In one of my very early forays into IHE standards implementation, I had to implement TLS version 1.0 shortly after it became an IETF RFC, in Java, using Tomcat. Thus began the ATNA FAQ. Thiat document is now 15 years old, and is still being used (at least by me). I started writing these kinds of things down so I don't forget them, which eventually resulted in this blog.
I'm still debugging TLS connections, and I have to admit that it's become a particular art form, but not so much as in finding out what when wrong, and figuring out the solution, but rather in explaining it to someone who is NOT versed in the ingredients of TLS connection sausages so that can a) find the right person to fix it, and b) communicate what needs to be fixed without c) further intervention from me. That's high art.
I have a highly evolved tool set including:
- DNS, Ping and TraceRt
- WireShark
- OpenSsl
- JVM debugging arguments
- My computer cannot get a good TCP/IP address for the supplied hostname.
- Either DNS is down somewhere, or the new DNS record is still propagating, or it simply does not exist.
- My computer cannot connect to the TCP/IP address that DNS gave it.
- The DNS change for your server may still be propagating
- That IP address is not connected to the Internet, is not within my reachable networks
- The sending computer sends a SYN, but no ACK is ever returned.
- Ping returns no response to that IP (may be blocked by a firewall).
- The firewall doesn't like the computer it is coming from.
- Same symptoms as above. Firewalls and application gateways (Firewalls on steroids) and other interfacing technologies (e.g., AWS Lambdas or Azure Functions, gateways that have been weaned from Steroids) can mimic just about anything, but most often, they just hide your computer from mine.
- The computer is actively NOT listening to connections from that address.
- SYN goes out, but a RST comes back. In other words, I'm listening to communications, just not to THAT port.
- The computers can connect (three way TCP SYN, ACK, SYN-ACK completed), but we cannot make a TLS connection.
- My client sent your computer a TLS version it didn't like.

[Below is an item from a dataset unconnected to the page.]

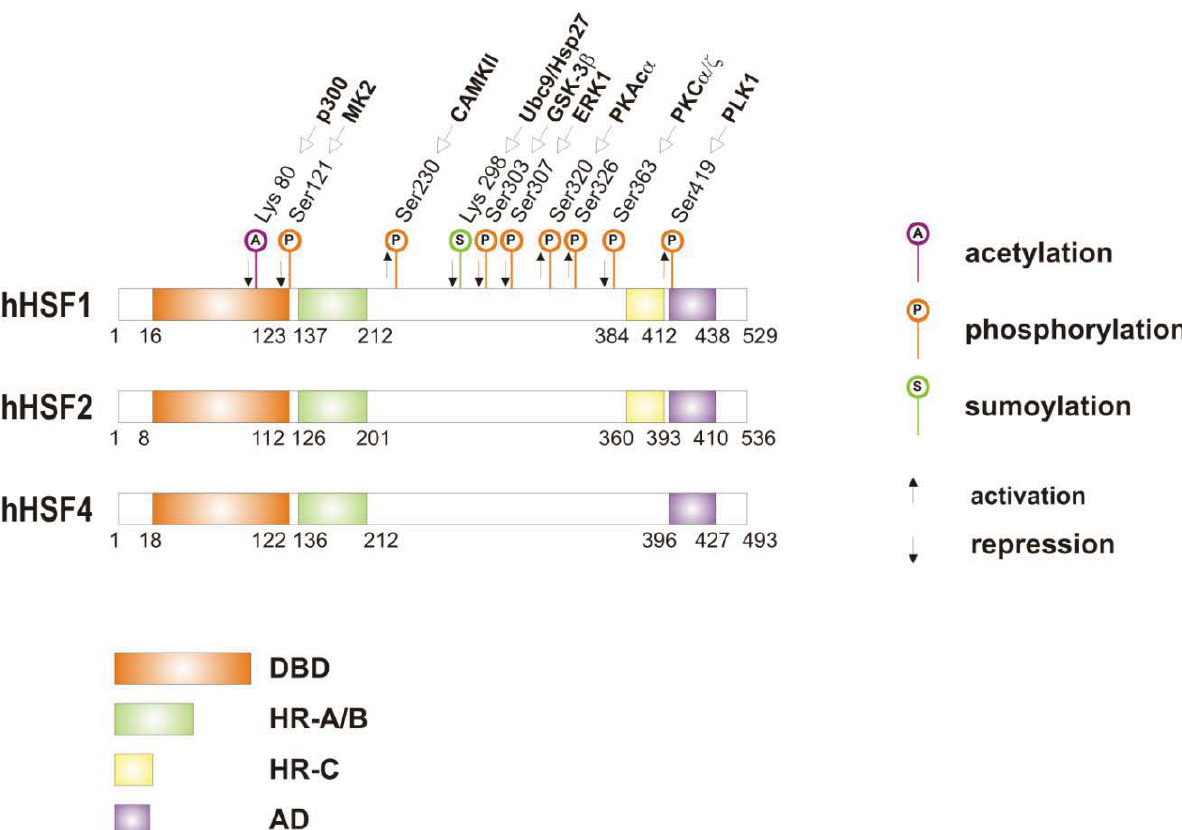
Figure 2. Structural and regulatory features of HSFs. Schematic view of human HSFs structural motifs, corresponding to: DNA binding domain (DBD); hydrophobic heptad repeats (HR-A/B and HR-C); activation domain (AD). The relative position of these domains in HSF1, HSF2 and HSF4 are described by the amino acid residues and by diverse colors. Major HSF1-related post-translational modifications (PTMs) are also indicated, with sites for acetylation (A), phosphorylation (P) and sumoylation (S) distinguished by their contribution to the transactivation function of the protein (activation=↑;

You server needs to enable support for TLS Version (1.2 or higher).
- My client sent your computer a set of encryption protocols it really doesn't care for. Your server needs to enable the following encryption protocols ... (RSA or DCHE Galois Cipher Mode[GCM]). Cyclic block cyphers (CBC) are no longer considered to be secure.
- Your server sent my system a certificate it didn't like, it was:
- Expired, please renew it
- Revoked, please replace it with a new certificate
- Not secure enough ... please use a certificate supporting at cipher strength of at least (2048 bits).

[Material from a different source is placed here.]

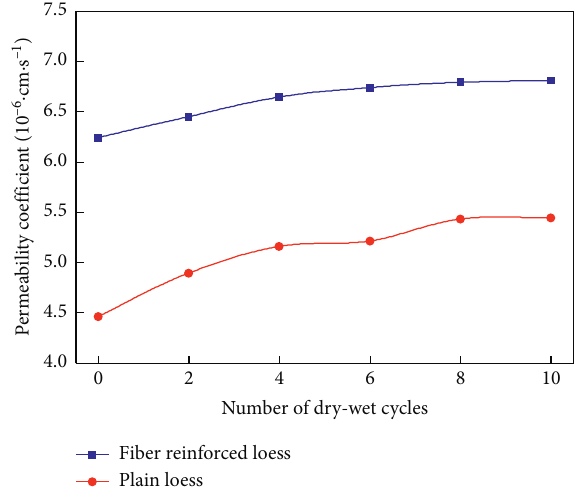
Figure 4: The effects of D-W cycles on permeability with the number of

- Not signed by an entity trusted on my end
- Our system doesn't accept self-signed certificates, please get your certificate signed by (a commonly trusted CA, or a CA of my choosing)

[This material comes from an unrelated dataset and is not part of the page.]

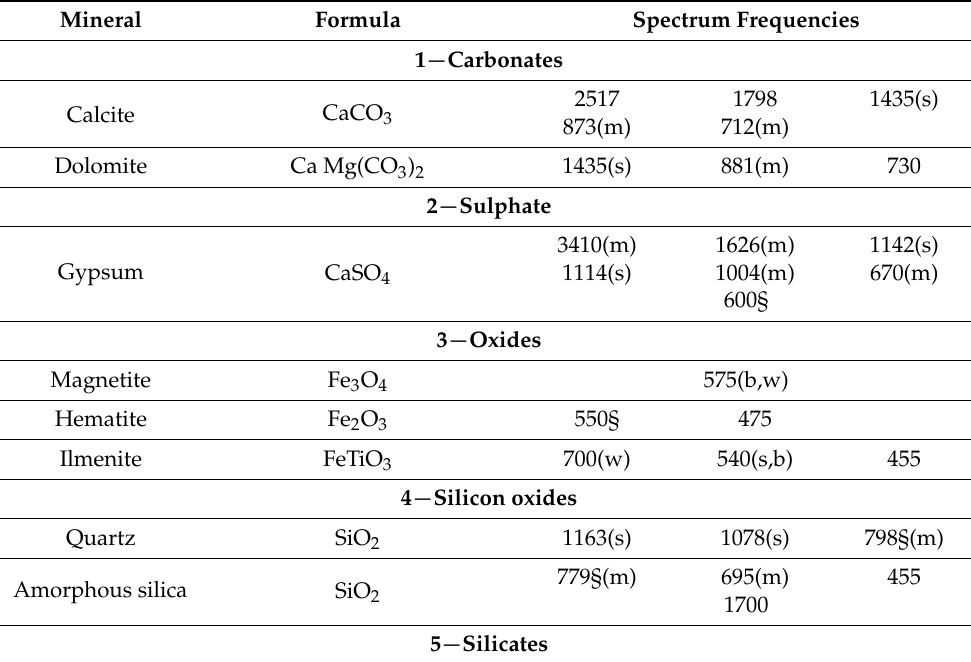
Table 1. Infrared spectrum frequencies of common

- Prepared using an algorithm my server doesn't support. Please use an certificate signed using (the RSA algorithm).
- For a server going by a different name (this one is rare. Hostname matching is important in many circumstances, but in cases where the server that is supplying the certificate is three layers deep behind other network infrastructure, it has no clue, and so is often disabled.
- Your server required a client certificate from my system that it doesn't have.
- Here's our certificate chain, please trust someone in this chain - OR -
- Please supply me with the necessary client certificate and the instructions for the obtaining one (the administrative hoops that I have to jump through to get them).
- The tools are complicated and require either good training or documentation for folks who haven't needed to learn to use them.
- You actually have to understand how the Internet standards work to determine what tool to use and when.
- I don't scale. We need me in a box (or more specifically, in a service).